Woden valley community council chair Fiona Carrick said that despite these big projects, the council's demand for better urban design, public spaces and community facilities "falls on deaf ears".
"There's a big lack of ambition for our town centres as the focus stays on consolidating in the [city] centre," Ms Carrick said.
"There's no ambition for areas like ours to be more than the urban infill policy and a transit hub to get people to the city."
Peter Elford, who has represented the Gungahlin community council for about a decade, described the engagement between the community and the ACT government over that period as "pitiful" and "incredibly fragmented".
"Most of the recent activities of the government have made it harder to be a community council, for example negotiating our own public liability insurance rather than doing a joint arrangement for all of them," he said.
"There's no ability for the councils to engage with government on a spatial level.
"Every single agency and directorate appears to be undertaking their own mechanism and processes for engagement and often they overlap, even within the same directorate.
"And in many situations, the data collected by the consultations is lost."
He said that examples of exemplary engagement, such as with the Gold Creek homestead project where a community panel was formed and well-educated on the issues, and the output of the consultation directly influenced the selection of the tenderer for the site, were rare.

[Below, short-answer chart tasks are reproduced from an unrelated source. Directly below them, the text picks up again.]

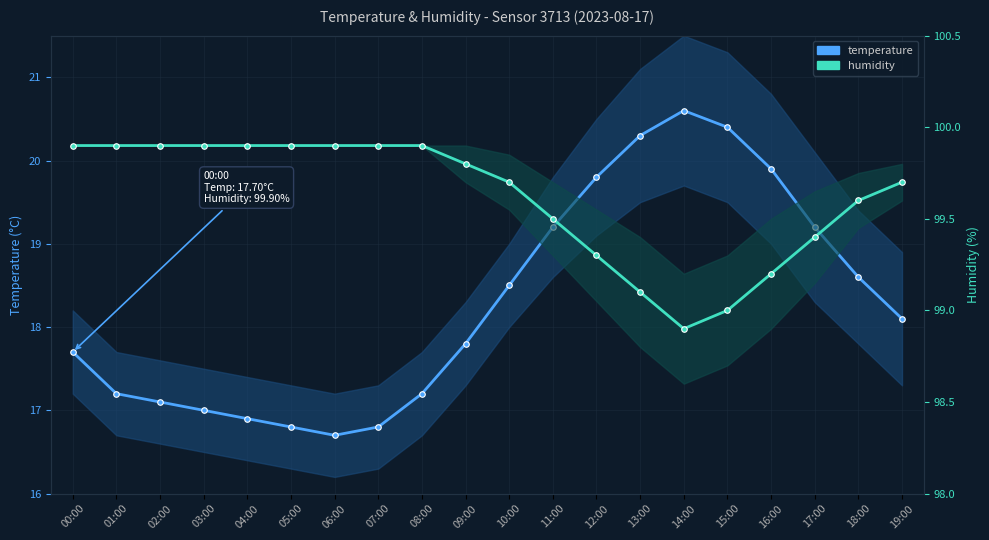

How many data points in temperature are less than 18?

10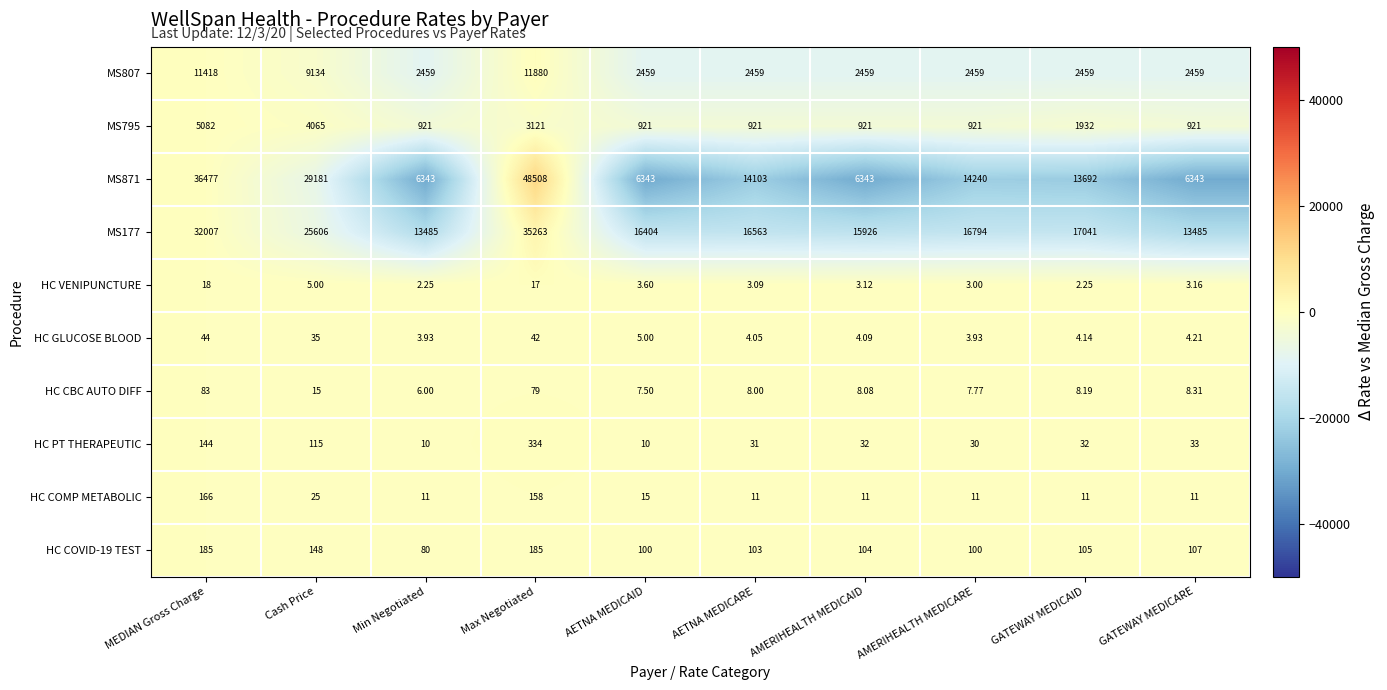

Which label corresponds to the largest value in the chart?

Max Negotiated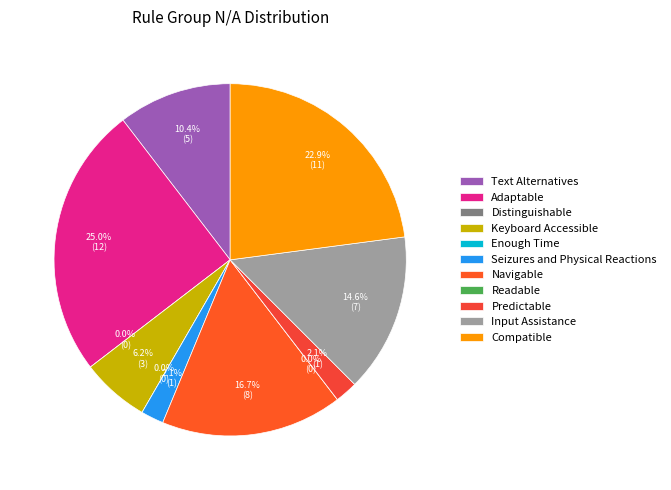

To the nearest percent, what is the average slice percentage?

9%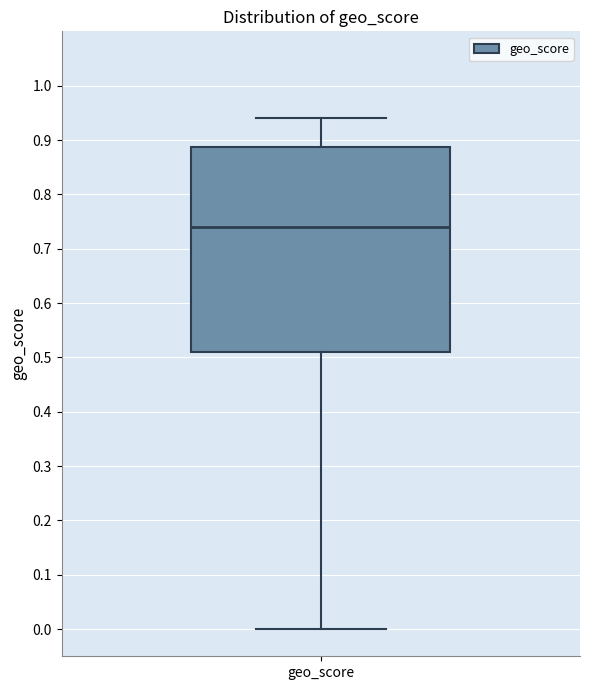

Transcribe this box plot: give where the median line is, the range the box spans, and where the two whiskers end, as read against the y-axis. The values are not printed on the chart, so give them approximately, as read against the axis.

median 0.74, box 0.51 to 0.89, whiskers 0.00 to 0.94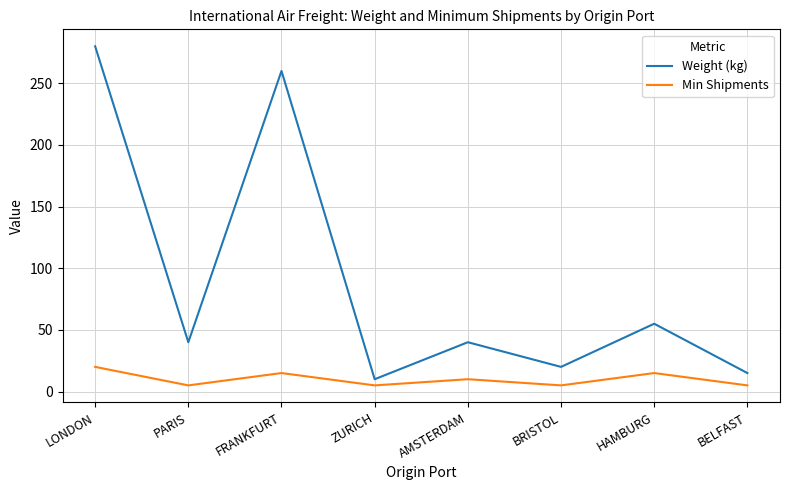

Which series has the largest total across all categories?

Weight (kg)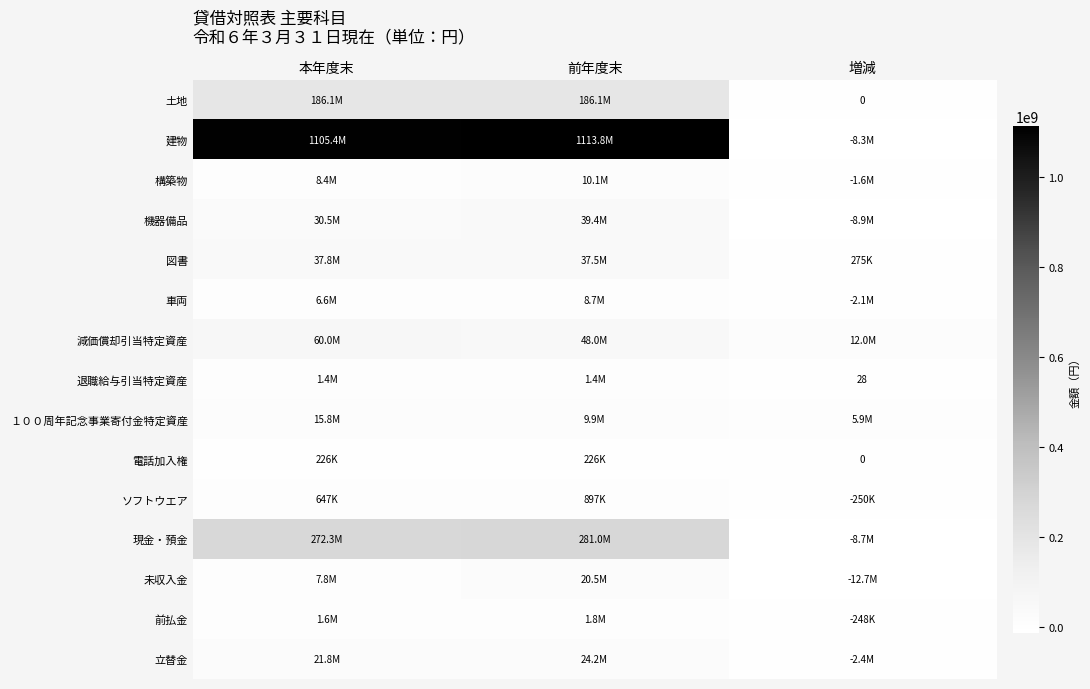

List the labels in order of 図書 value, largest first.

本年度末, 前年度末, 増減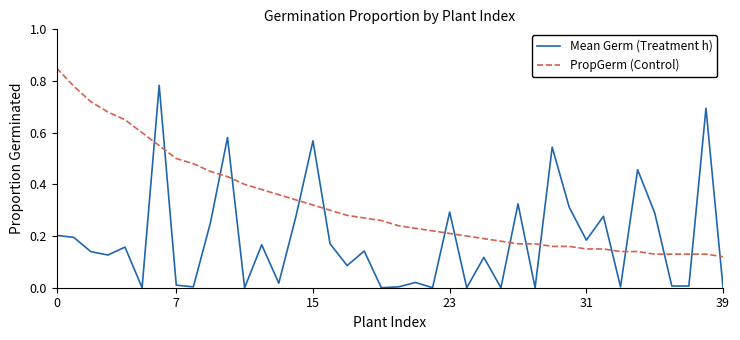

True or false: PropGerm (Control) and Mean Germ (Treatment h) intersect in this chart.

True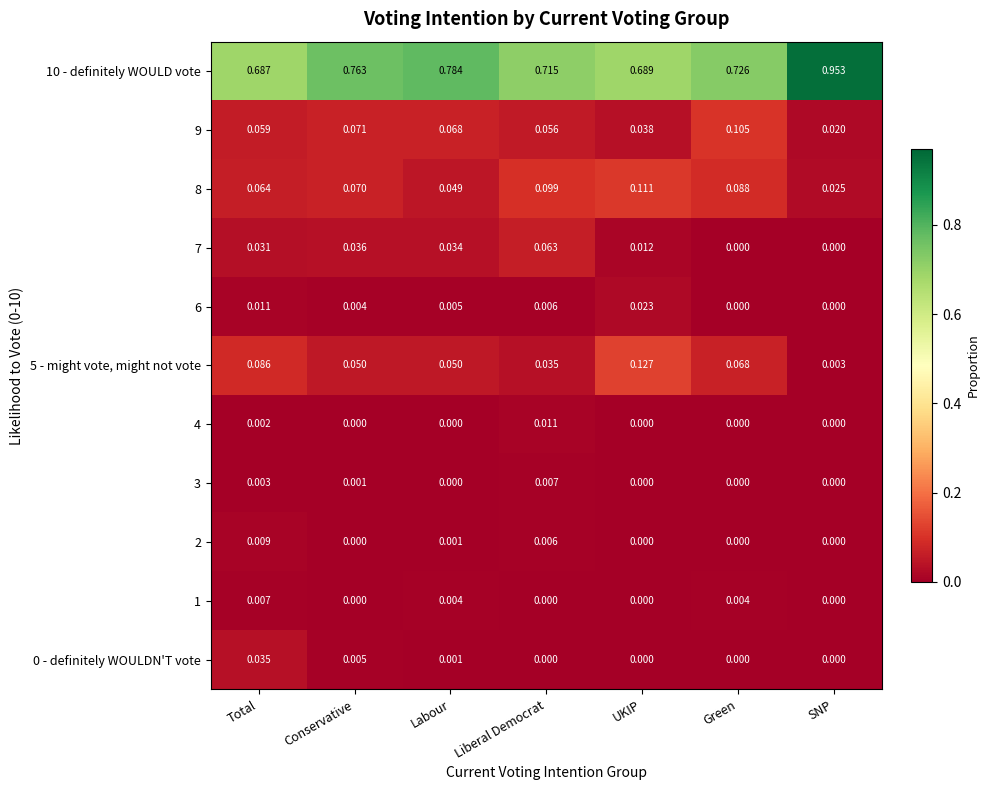

List the labels in order of 9 value, largest first.

Green, Conservative, Labour, Total, Liberal Democrat, UKIP, SNP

"The difference between the good and the bad, in the majority of the consultations, are in the bad," he said.
He also deplored the lack of a single interface with government that pulls the activities together for a district.
"That could be one person, or an organisation, or it could be an entity that services multiple districts; the effort of trying to engage across all agencies would be greatly reduced and increase the effectiveness of the community councils."